* **Study questions**
(a) Return the stretch of the forum thread below from "elair...I just read" through "in the drive.", copied word for word.
(b) Condense the paragraph of the forum thread that begins "Very few people round here discuss it" into a short bulleted list that keeps its main facts.
(c) Answer these questions from the forum thread below:
(i) According to OldCootHillbilly, what might the people laughing end up standing in line waiting for?
(ii) For how many years was the columnist JayJay mentions a Kansas trooper?
(iii) For which day is a riot being called in Saudi Arabia?

* **Text**
BEGIN

# i cant believe people!



## elalr (Dec 26, 2010)

today at work i got to listen to a whole group of people laughing at some of the preppers here. they all think we are crazy. there are a few here on board and i do talk to them a little but i try to stay under the radar. i dont want people knowin what im doin. i just cant believe they can be so ignorant! :gaah:


----------



## OldCootHillbilly (Jul 9, 2010)

There very well might come a day when were the ones laughin at them, standin in line waitin fer a government handout while we live a bit more normal life.

Very few people round here discuss it, we sorta know who is prepared an who ain't. The ones that ain't gonna be on there own I'm fraid.


----------



## JayJay (Nov 23, 2010)

elair...I just read parts of an interview and the columnist who has friends inside--he was a 30 year Kansas trooper--says the plans to ration gas are in the works....LEO?? will be patroling the roads?? chit!!

take it for WIW...but my cars and trucks stay full always...even the one sitting in the drive.

This guy writes for newswithviews.com.

Strange as it may be--all those predicting the time for something to happen was the week from the
6th to the 15th--go figure!! I'm awake and listening...hope we all are.

I guess you all know a riot is being called in Saudi for the 11th, and the Saudi govt has outlawed riots!!! Amazing---jsut say you can't riot and it will happen??? Geeze!!


----------



## Genevieve (Sep 21, 2009)

elalr said:


> today at work i got to listen to a whole group of people laughing at some of the preppers here. they all think we are crazy. there are a few here on board and i do talk to them a little but i try to stay under the radar. i dont want people knowin what im doin. i just cant believe they can be so ignorant! :gaah:


wait...WTH were they doing reading this forum? WHO gave them the link? and why aren't they WORKING?! Get your azzes back to work and stop cruzin the web, idiots.

END

* **Material shown**
BEGIN

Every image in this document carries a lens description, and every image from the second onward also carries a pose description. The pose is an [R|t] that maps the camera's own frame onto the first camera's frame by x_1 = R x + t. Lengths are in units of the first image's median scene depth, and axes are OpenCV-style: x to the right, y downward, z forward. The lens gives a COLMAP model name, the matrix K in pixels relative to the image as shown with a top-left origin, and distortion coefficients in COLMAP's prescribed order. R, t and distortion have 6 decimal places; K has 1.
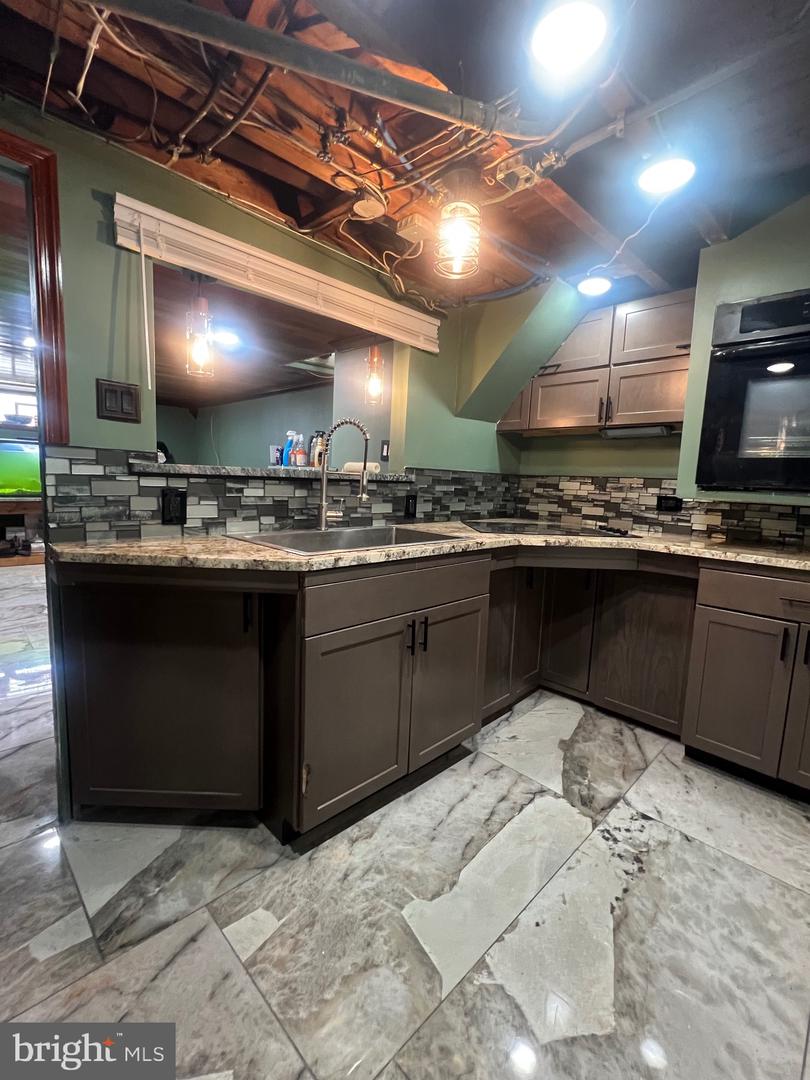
lens RADIAL K [[495.3, 0, 407.1], [0, 495.3, 538.9], [0, 0, 1]] dist [-0.003896, 0.000778]
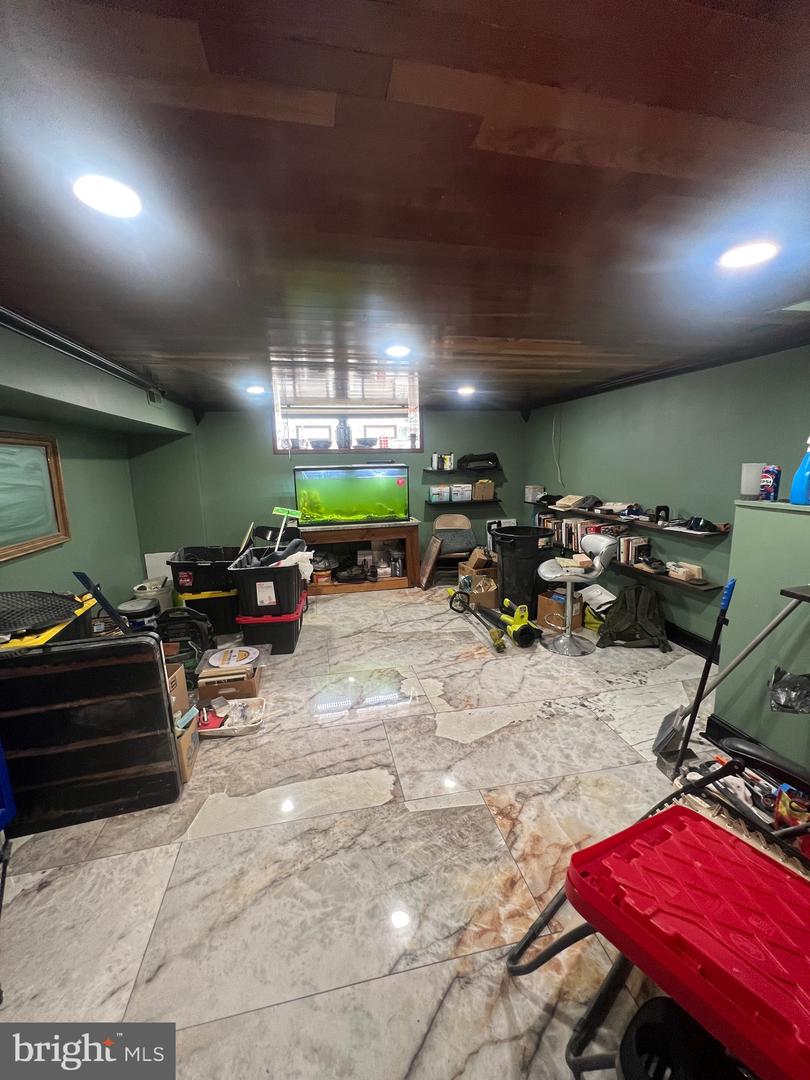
lens RADIAL K [[434.1, 0, 403.1], [0, 434.1, 537.6], [0, 0, 1]] dist [-0.005553, 0.002003]
pose [[0.849596, 0.031999, -0.526462, -0.710132], [-0.007361, 0.998780, 0.048828, -0.261987], [0.527383, -0.037609, 0.848795, 0.789753]]
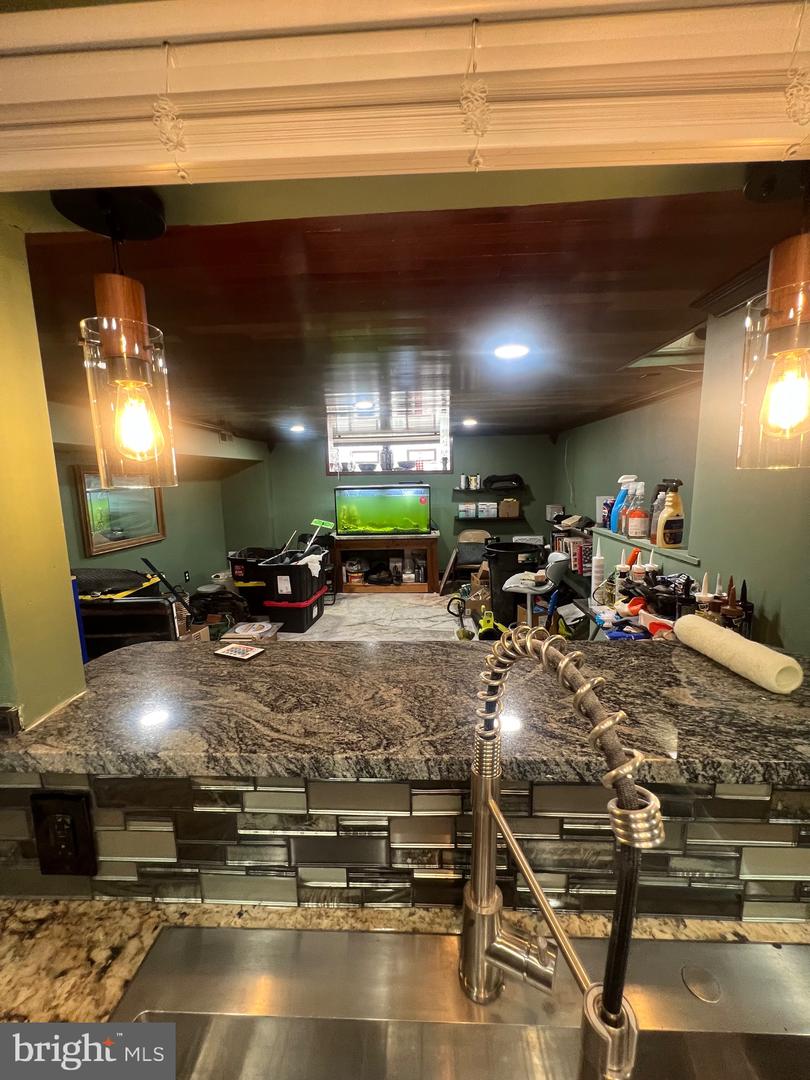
lens RADIAL K [[434.1, 0, 405.5], [0, 434.1, 539.2], [0, 0, 1]] dist [-0.005553, 0.002003]
pose [[0.674424, 0.052742, -0.736458, -0.038389], [-0.040060, 0.998590, 0.034830, -0.293751], [0.737256, 0.006013, 0.675586, 0.873516]]
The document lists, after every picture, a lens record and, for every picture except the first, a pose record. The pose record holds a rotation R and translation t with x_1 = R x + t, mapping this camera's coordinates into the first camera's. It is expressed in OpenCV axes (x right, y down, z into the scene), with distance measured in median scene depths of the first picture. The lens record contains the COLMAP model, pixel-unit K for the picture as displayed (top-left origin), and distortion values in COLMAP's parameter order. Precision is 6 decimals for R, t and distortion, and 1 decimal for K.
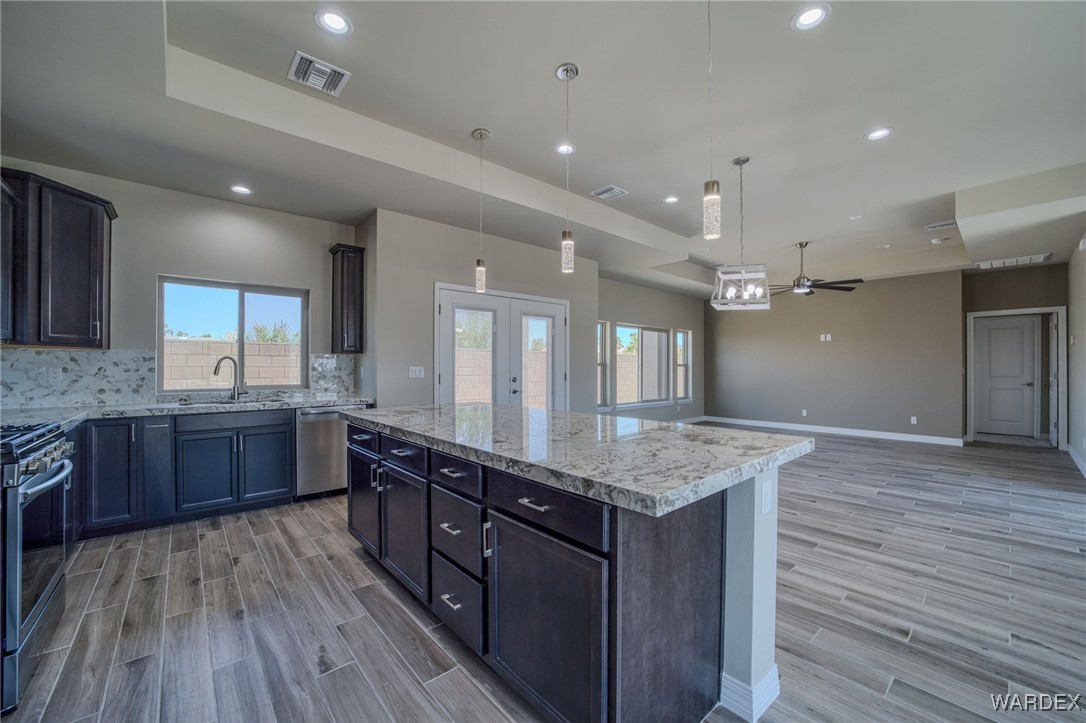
lens RADIAL K [[425.0, 0, 544.1], [0, 425.0, 364.7], [0, 0, 1]] dist [-0.036373, 0.008293]
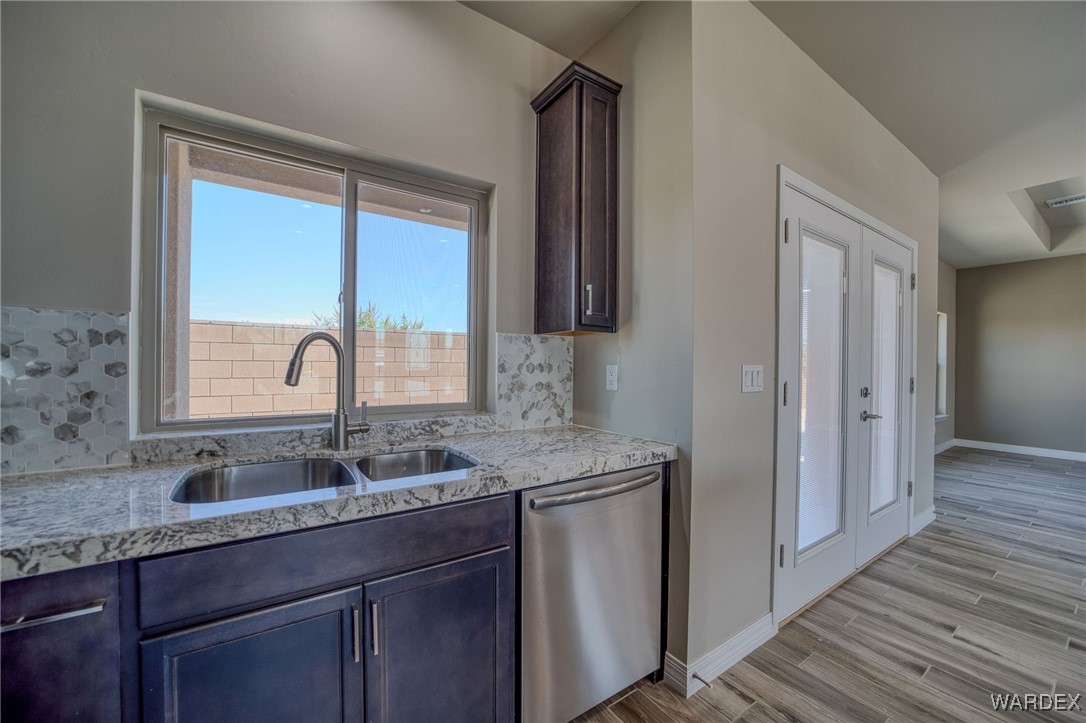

END

* **Solved tasks**
(a)
elair...I just read parts of an interview and the columnist who has friends inside--he was a 30 year Kansas trooper--says the plans to ration gas are in the works....LEO?? will be patroling the roads?? chit!!

take it for WIW...but my cars and trucks stay full always...even the one sitting in the drive.

(b)
- Few people in the area talk about it.
- People more or less know who is prepared and who is not.
- Those who are not prepared will probably be on their own.

(c)
(i) A government handout.
(ii) 30 years.
(iii) The 11th.